**What you have to do**
Without omitting anything, copy every entry word for word.

Saved entries:
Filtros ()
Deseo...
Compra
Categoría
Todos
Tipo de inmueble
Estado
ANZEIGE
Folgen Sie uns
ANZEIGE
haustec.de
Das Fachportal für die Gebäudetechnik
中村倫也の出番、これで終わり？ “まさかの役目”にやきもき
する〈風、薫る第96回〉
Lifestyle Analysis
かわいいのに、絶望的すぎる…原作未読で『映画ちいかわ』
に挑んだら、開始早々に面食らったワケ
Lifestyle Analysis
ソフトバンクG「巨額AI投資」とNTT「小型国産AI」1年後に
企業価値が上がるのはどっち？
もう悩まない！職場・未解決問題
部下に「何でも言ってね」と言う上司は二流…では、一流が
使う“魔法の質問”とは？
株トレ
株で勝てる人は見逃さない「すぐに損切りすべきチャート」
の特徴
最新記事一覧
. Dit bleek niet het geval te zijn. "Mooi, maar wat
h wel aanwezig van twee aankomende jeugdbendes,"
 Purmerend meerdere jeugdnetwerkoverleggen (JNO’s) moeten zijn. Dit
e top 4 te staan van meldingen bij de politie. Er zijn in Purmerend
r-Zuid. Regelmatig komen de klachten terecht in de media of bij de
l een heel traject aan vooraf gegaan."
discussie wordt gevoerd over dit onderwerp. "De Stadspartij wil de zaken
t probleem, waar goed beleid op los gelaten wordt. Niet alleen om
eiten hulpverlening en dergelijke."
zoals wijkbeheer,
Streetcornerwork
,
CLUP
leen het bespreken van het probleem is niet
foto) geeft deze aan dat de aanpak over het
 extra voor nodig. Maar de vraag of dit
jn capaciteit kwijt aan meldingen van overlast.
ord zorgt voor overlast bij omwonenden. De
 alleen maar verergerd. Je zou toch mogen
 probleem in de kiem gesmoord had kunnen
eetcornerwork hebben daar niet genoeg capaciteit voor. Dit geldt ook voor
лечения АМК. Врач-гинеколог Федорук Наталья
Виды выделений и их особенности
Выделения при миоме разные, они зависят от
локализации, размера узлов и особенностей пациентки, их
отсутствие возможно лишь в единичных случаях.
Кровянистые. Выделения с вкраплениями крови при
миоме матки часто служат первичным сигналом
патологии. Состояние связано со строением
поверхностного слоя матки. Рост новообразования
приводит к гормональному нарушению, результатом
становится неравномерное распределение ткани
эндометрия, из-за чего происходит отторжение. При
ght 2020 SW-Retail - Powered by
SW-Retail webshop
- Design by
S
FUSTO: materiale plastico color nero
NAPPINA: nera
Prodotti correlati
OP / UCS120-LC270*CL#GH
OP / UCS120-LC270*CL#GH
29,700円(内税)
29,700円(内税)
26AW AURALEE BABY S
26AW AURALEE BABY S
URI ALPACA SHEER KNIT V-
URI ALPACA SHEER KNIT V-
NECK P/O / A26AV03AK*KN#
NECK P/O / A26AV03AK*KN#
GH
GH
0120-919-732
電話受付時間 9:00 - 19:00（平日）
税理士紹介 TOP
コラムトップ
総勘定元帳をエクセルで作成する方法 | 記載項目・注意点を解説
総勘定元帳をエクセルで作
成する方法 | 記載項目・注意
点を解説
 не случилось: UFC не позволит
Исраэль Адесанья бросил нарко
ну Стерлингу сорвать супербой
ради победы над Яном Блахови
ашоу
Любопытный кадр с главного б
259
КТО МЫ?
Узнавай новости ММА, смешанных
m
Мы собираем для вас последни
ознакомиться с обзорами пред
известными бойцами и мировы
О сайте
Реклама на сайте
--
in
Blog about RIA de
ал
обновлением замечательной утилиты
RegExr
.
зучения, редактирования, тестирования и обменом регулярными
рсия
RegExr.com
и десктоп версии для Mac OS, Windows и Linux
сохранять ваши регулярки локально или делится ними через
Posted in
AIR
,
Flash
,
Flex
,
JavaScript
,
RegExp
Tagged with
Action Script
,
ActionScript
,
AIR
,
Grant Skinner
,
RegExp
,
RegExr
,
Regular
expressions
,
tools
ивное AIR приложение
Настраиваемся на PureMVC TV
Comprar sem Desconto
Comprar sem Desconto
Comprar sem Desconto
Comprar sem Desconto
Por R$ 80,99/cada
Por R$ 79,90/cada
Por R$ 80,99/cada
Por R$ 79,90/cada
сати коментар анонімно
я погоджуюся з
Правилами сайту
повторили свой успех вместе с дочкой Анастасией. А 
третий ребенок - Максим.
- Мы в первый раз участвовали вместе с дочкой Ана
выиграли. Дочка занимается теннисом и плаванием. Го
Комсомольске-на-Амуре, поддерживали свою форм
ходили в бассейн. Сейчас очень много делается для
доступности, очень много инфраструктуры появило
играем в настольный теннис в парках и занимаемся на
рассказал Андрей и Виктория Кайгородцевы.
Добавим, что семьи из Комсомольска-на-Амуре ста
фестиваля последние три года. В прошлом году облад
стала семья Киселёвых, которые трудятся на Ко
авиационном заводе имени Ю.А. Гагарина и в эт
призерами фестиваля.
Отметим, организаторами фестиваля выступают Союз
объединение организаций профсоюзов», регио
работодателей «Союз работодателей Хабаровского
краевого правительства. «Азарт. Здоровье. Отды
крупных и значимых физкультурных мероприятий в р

**Response area**
Filtros ()
Deseo...
Compra
Categoría
Todos
Tipo de inmueble
Estado
ANZEIGE
Folgen Sie uns
ANZEIGE
haustec.de
Das Fachportal für die Gebäudetechnik
中村倫也の出番、これで終わり？ “まさかの役目”にやきもき
する〈風、薫る第96回〉
Lifestyle Analysis
かわいいのに、絶望的すぎる…原作未読で『映画ちいかわ』
に挑んだら、開始早々に面食らったワケ
Lifestyle Analysis
ソフトバンクG「巨額AI投資」とNTT「小型国産AI」1年後に
企業価値が上がるのはどっち？
もう悩まない！職場・未解決問題
部下に「何でも言ってね」と言う上司は二流…では、一流が
使う“魔法の質問”とは？
株トレ
株で勝てる人は見逃さない「すぐに損切りすべきチャート」
の特徴
最新記事一覧
. Dit bleek niet het geval te zijn. "Mooi, maar wat
h wel aanwezig van twee aankomende jeugdbendes,"
 Purmerend meerdere jeugdnetwerkoverleggen (JNO’s) moeten zijn. Dit
e top 4 te staan van meldingen bij de politie. Er zijn in Purmerend
r-Zuid. Regelmatig komen de klachten terecht in de media of bij de
l een heel traject aan vooraf gegaan."
discussie wordt gevoerd over dit onderwerp. "De Stadspartij wil de zaken
t probleem, waar goed beleid op los gelaten wordt. Niet alleen om
eiten hulpverlening en dergelijke."
zoals wijkbeheer,
Streetcornerwork
,
CLUP
leen het bespreken van het probleem is niet
foto) geeft deze aan dat de aanpak over het
 extra voor nodig. Maar de vraag of dit
jn capaciteit kwijt aan meldingen van overlast.
ord zorgt voor overlast bij omwonenden. De
 alleen maar verergerd. Je zou toch mogen
 probleem in de kiem gesmoord had kunnen
eetcornerwork hebben daar niet genoeg capaciteit voor. Dit geldt ook voor
лечения АМК. Врач-гинеколог Федорук Наталья
Виды выделений и их особенности
Выделения при миоме разные, они зависят от
локализации, размера узлов и особенностей пациентки, их
отсутствие возможно лишь в единичных случаях.
Кровянистые. Выделения с вкраплениями крови при
миоме матки часто служат первичным сигналом
патологии. Состояние связано со строением
поверхностного слоя матки. Рост новообразования
приводит к гормональному нарушению, результатом
становится неравномерное распределение ткани
эндометрия, из-за чего происходит отторжение. При
ght 2020 SW-Retail - Powered by
SW-Retail webshop
- Design by
S
FUSTO: materiale plastico color nero
NAPPINA: nera
Prodotti correlati
OP / UCS120-LC270*CL#GH
OP / UCS120-LC270*CL#GH
29,700円(内税)
29,700円(内税)
26AW AURALEE BABY S
26AW AURALEE BABY S
URI ALPACA SHEER KNIT V-
URI ALPACA SHEER KNIT V-
NECK P/O / A26AV03AK*KN#
NECK P/O / A26AV03AK*KN#
GH
GH
0120-919-732
電話受付時間 9:00 - 19:00（平日）
税理士紹介 TOP
コラムトップ
総勘定元帳をエクセルで作成する方法 | 記載項目・注意点を解説
総勘定元帳をエクセルで作
成する方法 | 記載項目・注意
点を解説
 не случилось: UFC не позволит
Исраэль Адесанья бросил нарко
ну Стерлингу сорвать супербой
ради победы над Яном Блахови
ашоу
Любопытный кадр с главного б
259
КТО МЫ?
Узнавай новости ММА, смешанных
m
Мы собираем для вас последни
ознакомиться с обзорами пред
известными бойцами и мировы
О сайте
Реклама на сайте
--
in
Blog about RIA de
ал
обновлением замечательной утилиты
RegExr
.
зучения, редактирования, тестирования и обменом регулярными
рсия
RegExr.com
и десктоп версии для Mac OS, Windows и Linux
сохранять ваши регулярки локально или делится ними через
Posted in
AIR
,
Flash
,
Flex
,
JavaScript
,
RegExp
Tagged with
Action Script
,
ActionScript
,
AIR
,
Grant Skinner
,
RegExp
,
RegExr
,
Regular
expressions
,
tools
ивное AIR приложение
Настраиваемся на PureMVC TV
Comprar sem Desconto
Comprar sem Desconto
Comprar sem Desconto
Comprar sem Desconto
Por R$ 80,99/cada
Por R$ 79,90/cada
Por R$ 80,99/cada
Por R$ 79,90/cada
сати коментар анонімно
я погоджуюся з
Правилами сайту
повторили свой успех вместе с дочкой Анастасией. А 
третий ребенок - Максим.
- Мы в первый раз участвовали вместе с дочкой Ана
выиграли. Дочка занимается теннисом и плаванием. Го
Комсомольске-на-Амуре, поддерживали свою форм
ходили в бассейн. Сейчас очень много делается для
доступности, очень много инфраструктуры появило
играем в настольный теннис в парках и занимаемся на
рассказал Андрей и Виктория Кайгородцевы.
Добавим, что семьи из Комсомольска-на-Амуре ста
фестиваля последние три года. В прошлом году облад
стала семья Киселёвых, которые трудятся на Ко
авиационном заводе имени Ю.А. Гагарина и в эт
призерами фестиваля.
Отметим, организаторами фестиваля выступают Союз
объединение организаций профсоюзов», регио
работодателей «Союз работодателей Хабаровского
краевого правительства. «Азарт. Здоровье. Отды
крупных и значимых физкультурных мероприятий в р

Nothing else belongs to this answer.